Content can only be good if someone reads it. Focus your writing with keywords so when your audience searches for your topic, they find you. If you need a lesson in that, our SEO Boot Camp is wonderful.

Please Proof

Even though it’s the web and your infinite wisdom is not printed in The Wall Street Journal, it does not excuse poor grammar, misspellings or incoherent thought flow. If you know your editing skills aren’t the greatest, have someone else edit your writing. Do not publish your writing on the web without this, even if you can log into your website and edit it quickly. It’s poor practice.

If you’d like more insights about writing for the web, sign in to ASPE-ROI instructor Phil Buckley’s Writing for the Web seminar on August 16. Phil also teaches our Writing for the Web course.

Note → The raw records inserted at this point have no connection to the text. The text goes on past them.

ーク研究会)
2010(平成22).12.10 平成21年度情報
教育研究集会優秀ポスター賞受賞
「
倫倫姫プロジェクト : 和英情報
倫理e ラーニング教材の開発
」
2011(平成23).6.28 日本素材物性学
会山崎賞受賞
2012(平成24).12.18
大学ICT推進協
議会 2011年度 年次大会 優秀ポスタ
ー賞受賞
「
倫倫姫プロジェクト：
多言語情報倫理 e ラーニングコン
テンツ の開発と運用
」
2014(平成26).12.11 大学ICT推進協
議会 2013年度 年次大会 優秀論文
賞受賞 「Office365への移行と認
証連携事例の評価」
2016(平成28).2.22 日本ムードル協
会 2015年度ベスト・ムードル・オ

2 Comments on Writing (for the Web) is Not a Lost Art

  1. Phil Buckley
    August 9, 2012 at 5:53 pm (4 years ago)

    Last but not least is to remember to engage with your commenters, unless they are spammy bots like the 2 other comments here – heh.

    Reply
    • Traci Lester
      August 9, 2012 at 9:39 pm (4 years ago)

      Good point Phil. Too often I see comments on blog posts that could be the beginning of an excellent discussion/debate, yet are left unanswered. Engagement really should be one of your ultimate goals.